Private international law can often be seen as a complex and obscure field. Equally, the niceties of bills of exchange, promissory notes, endorsements, holders in due course and similar concepts are apt to cause doubt and confusion. The combination of the two is apt to produce a highly potent mixture.
Yet the authors have succeeded in producing a coherent and cohesive text on this difficult subject. Despite the respective Canadian and Australian backgrounds of the writers, much of the case law and discussion revolves around English law, and its contribution to the subject through the Bills of Exchange Act 1882. That said, the text recognises that the 1882 Act has influenced the law in many other jurisdictions, and is enriched by both a comparative and historical approach. It is also unafraid to challenge received wisdom.
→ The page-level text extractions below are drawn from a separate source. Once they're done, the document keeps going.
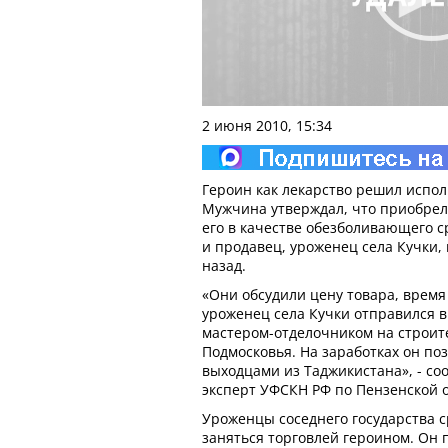
2 июня 2010, 15:34
Героин как лекарство решил испол
Мужчина утверждал, что приобрел
его в качестве обезболивающего с
и продавец, уроженец села Кучки,
назад.
«Они обсудили цену товара, время 
уроженец села Кучки отправился в
мастером-отделочником на строит
Подмосковья. На заработках он поз
выходцами из Таджикистана», - с
эксперт УФСКН РФ по Пензенской о
Уроженцы соседнего государства 
заняться торговлей героином. Он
Chapter 1 considers the nature of negotiability and negotiable instruments, their uses and the periodic attempts at codification of the legal framework. The chapter concludes that negotiability has been the cornerstone of the use of bills of exchange and promissory notes, but that the international use of such instruments depended on a framework for their general recognition in worldwide legal systems.
Chapter 2 includes a wide-ranging historical review of negotiable instruments, including a discussion of payment orders under Roman law, the Islamic Hawale and documentary debts under the Talmud. It is noted that—as compared with other European countries—England was something of a latecomer to international trade and hence to the forms of instrument that supported that trade. The development of English law on bills of exchange is traced from the decision in Burton v Davey (1437) and a number of decisions over the ensuing centuries. The chapter concludes with the essence of negotiability—namely that a holder in good faith and for value will acquire a defence-free claim against an issuer or acceptor with whom he has never dealt.
Chapter 3 moves closer to the international focus of the text, examining the difficult choice of law questions that arise in connection with negotiable instruments. The chapter reviews the application of the principle of party autonomy in relation to bills, and the need for harmonised choice of law rules in this particular sphere.